E.On (Date of Injury), Claimant sustained a compensable injury.
6.Insurance Carrier/Respondent delivered to Claimant/Petitioner a single document stating the true corporate name of Insurance Carrier/Respondent, and the name and street address of Insurance Carrier/Respondent’s registered agent, which document was admitted into evidence as Administrative Law Judge’s Exhibit Number 2.
7.Fioricet 50mg/300mg/40mg tabs Q day prn #30 with 2 refills is not health care reasonably required for the compensable injury of (Date of Injury).
CONCLUSIONS OF LAW
1.The Texas Department of Insurance, DWC, has jurisdiction to hear this case.
2.Venue is proper in the (City) Field Office.
3.The preponderance of the evidence is not contrary to the decision of the IRO that the Claimant/Petitioner is not entitled to Fioricet 50mg/300mg/40mg tabs Q day prn #30 with 2 refills for the (Date of Injury), compensable injury.
The preponderance of the evidence is not contrary to the decision of the IRO that the Claimant/Petitioner is not entitled to Fioricet 50mg/300mg/40mg tabs Q day prn #30 with 2 refills for the (Date of Injury), compensable injury.
Insurance Carrier/Respondent is not liable for the benefits at issue in this hearing.
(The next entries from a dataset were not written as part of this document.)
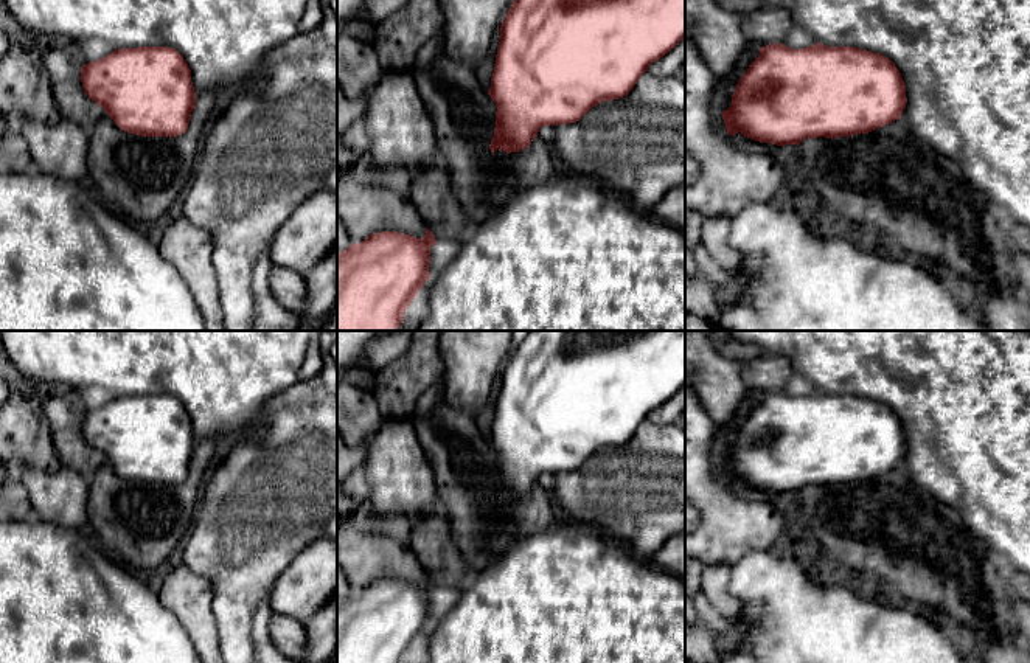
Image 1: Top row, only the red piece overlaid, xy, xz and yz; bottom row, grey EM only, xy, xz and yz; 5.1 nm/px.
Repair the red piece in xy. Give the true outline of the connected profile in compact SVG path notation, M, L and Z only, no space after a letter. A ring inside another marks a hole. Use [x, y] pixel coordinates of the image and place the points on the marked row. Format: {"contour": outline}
{"contour": "M169 47L118 48L84 64L81 82L85 95L127 134L182 135L196 109L191 70Z"}

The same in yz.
{"contour": "M819 42L799 50L769 43L739 78L722 120L732 137L741 132L760 143L799 146L805 138L851 137L892 124L901 118L906 102L900 70L879 53Z"}

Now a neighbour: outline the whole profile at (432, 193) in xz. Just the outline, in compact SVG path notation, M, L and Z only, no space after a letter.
M438 149L432 166L412 174L412 199L438 245L458 247L463 244L469 225Z

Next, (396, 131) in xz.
M385 71L367 95L360 135L364 154L373 165L404 166L412 174L433 165L433 123L409 71Z

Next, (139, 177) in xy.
M214 89L197 95L186 132L172 138L127 134L106 113L89 135L92 193L141 227L165 216L191 183L214 101Z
Claimant/Petitioner remains entitled to medical benefits for the compensable injury in accordance with Labor Code § 408.021.
The true corporate name of the insurance carrier is AMERICAN HOME ASSURANCE COMPANY, and the name and address of its registered agent for service of process is
CORPORATION SERVICE COMPANY
211 EAST 7th STREET, SUITE 620
AUSTIN, TX 78701-3218
Signed this 1st day of October, 2019.